I can see why people want to use the term. It makes us feel nice, especially when we apply it to ourselves, or stick it up on a sign or a flyer, illustrated by smiling, cartoon children.  We are morally in the right, in a right on kind of way.  It is not quite the opposite of exclusive, which somehow means special and desirable, an honour bestowed upon the few (like advance notice of a discount or a new season, something that pops into your inbox, glistening with the temptation to part from your hard-earned cash and be the first from the starting blocks in the fashion stakes), a strange sort of justification of yourself as a shopper, or a parent.
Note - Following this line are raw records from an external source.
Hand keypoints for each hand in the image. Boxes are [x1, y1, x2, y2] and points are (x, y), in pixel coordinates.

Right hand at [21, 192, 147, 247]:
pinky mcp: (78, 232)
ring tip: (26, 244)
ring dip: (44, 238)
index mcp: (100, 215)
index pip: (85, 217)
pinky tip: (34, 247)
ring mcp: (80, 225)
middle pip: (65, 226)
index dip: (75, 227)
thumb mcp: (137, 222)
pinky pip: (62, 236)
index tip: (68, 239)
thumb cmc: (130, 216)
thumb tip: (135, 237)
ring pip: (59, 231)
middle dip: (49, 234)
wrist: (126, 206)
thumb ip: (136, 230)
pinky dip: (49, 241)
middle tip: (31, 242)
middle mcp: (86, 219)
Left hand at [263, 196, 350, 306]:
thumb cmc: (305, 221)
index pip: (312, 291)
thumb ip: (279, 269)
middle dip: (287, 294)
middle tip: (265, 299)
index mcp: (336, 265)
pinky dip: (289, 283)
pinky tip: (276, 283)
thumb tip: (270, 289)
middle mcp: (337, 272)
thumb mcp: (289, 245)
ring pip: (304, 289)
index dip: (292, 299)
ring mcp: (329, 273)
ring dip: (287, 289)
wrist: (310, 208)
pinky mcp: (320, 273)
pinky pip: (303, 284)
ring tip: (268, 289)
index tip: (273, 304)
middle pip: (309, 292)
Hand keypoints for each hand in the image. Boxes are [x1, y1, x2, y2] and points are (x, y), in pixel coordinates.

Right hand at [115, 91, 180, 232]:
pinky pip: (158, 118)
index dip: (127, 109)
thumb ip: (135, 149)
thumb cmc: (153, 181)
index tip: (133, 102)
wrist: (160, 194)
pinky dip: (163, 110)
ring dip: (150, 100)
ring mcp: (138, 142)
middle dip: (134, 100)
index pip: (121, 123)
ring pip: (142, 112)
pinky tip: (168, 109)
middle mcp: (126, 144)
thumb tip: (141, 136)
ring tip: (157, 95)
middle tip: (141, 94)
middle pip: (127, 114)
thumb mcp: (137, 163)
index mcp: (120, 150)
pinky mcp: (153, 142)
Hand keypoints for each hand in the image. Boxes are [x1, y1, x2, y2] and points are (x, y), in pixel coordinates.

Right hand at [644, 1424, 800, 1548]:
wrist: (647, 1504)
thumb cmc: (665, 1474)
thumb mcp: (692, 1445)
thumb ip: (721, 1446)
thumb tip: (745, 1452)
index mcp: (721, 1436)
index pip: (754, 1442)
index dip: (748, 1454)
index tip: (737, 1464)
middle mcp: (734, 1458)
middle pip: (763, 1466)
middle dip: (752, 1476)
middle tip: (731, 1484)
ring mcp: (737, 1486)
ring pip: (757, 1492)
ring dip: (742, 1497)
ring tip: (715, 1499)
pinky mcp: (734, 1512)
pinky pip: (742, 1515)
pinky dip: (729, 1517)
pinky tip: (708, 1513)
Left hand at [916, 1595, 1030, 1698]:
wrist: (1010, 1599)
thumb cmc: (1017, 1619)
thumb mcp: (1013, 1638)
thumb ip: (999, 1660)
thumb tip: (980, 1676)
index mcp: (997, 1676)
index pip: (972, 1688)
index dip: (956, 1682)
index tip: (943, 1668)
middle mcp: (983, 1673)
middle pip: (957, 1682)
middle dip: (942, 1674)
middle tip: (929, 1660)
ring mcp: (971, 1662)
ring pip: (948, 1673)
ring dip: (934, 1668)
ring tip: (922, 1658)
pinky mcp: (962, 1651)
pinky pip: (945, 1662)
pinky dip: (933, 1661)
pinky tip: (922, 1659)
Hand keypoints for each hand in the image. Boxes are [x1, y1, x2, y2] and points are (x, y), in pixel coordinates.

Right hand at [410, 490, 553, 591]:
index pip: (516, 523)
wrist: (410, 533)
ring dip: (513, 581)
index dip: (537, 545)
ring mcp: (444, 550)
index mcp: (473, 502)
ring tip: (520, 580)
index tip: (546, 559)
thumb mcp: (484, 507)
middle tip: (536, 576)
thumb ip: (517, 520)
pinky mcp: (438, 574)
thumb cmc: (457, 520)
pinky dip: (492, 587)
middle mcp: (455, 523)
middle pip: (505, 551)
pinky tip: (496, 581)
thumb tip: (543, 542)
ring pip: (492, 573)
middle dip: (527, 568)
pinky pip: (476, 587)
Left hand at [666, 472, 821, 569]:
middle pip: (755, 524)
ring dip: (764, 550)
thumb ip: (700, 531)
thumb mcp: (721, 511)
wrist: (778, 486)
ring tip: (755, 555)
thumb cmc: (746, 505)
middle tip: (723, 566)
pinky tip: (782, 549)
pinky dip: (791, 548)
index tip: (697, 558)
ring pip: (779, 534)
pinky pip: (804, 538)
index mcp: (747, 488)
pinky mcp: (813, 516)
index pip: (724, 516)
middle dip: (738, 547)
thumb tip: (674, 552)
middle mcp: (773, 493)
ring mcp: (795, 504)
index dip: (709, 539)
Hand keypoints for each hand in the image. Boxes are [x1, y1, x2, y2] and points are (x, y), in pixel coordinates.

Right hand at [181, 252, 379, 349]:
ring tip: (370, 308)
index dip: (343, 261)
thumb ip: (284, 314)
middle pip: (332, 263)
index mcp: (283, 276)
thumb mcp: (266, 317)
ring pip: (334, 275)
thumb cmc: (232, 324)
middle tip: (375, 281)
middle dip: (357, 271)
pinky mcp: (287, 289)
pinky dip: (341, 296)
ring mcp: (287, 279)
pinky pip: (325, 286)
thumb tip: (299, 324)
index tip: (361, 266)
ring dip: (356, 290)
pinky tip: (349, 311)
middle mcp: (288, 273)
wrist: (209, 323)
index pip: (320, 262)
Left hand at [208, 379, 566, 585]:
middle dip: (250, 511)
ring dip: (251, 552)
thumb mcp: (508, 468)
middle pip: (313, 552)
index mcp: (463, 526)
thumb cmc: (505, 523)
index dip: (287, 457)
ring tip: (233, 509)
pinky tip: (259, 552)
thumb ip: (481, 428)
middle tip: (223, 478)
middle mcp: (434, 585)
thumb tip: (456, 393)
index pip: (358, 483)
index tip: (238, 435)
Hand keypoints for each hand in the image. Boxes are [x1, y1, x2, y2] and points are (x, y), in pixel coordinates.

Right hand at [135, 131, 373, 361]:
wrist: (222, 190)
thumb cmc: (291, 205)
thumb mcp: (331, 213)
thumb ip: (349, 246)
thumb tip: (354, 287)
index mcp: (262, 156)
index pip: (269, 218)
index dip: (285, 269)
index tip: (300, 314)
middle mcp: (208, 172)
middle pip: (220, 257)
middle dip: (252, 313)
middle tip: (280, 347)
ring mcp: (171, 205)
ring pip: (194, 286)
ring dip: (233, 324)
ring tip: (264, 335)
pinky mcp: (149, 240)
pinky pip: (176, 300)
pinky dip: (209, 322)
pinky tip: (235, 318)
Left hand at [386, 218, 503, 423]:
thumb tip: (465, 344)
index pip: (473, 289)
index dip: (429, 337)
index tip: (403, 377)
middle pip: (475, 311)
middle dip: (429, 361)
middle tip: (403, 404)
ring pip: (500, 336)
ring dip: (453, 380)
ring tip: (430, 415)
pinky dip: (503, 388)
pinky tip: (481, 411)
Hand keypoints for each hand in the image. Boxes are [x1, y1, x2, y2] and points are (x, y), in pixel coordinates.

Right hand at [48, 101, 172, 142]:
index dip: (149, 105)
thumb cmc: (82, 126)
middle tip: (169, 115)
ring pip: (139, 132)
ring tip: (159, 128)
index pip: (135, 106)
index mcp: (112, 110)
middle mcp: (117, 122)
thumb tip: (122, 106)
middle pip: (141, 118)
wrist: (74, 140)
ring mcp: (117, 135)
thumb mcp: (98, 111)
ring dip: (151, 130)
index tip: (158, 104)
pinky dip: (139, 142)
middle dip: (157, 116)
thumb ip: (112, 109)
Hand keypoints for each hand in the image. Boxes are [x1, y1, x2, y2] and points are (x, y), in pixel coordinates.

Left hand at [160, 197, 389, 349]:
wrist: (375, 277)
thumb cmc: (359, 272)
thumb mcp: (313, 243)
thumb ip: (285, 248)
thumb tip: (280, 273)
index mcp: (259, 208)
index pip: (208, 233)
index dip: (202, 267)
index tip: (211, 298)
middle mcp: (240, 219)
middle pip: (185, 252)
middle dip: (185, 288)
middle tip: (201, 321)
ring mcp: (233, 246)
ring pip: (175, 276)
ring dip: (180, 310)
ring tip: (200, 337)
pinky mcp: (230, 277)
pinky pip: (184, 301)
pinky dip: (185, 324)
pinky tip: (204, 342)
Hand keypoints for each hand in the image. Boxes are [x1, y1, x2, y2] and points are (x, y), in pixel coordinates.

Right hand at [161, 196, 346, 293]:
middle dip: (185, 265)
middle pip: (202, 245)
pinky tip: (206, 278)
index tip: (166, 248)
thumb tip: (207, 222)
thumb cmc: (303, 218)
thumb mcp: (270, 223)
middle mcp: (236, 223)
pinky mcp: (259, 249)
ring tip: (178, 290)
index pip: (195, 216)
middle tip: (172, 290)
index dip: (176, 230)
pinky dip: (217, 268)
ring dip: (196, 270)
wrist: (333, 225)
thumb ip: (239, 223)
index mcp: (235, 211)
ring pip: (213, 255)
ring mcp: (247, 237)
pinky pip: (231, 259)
Instead, to be inclusive speaks to us of welcome.  There are no bouncers here, checking that you are on The List.

And, of course, inclusion is intertwined with notions of disability. To run an inclusive activity, or to be an inclusive school or church, it means that you welcome (or you say you do) disabled children and young people and their families, whether they are in a wheelchair or not; everyone, in fact.

Except, somehow, it doesn’t.  Somehow, an inclusive activity has come to mean one for disabled people (but only if you are the right kind).  An inclusive school is the one where all the disabled children go. An inclusion unit, a space within a mainstream school, has become the place where you send someone (those pesky disabled kids, the undeserving ones who have slippery labels they just won’t obey), not to keep them in, but to get them out.

We say all the right things, but somehow, it feels empty. It all feels a bit too much like doublespeak to me.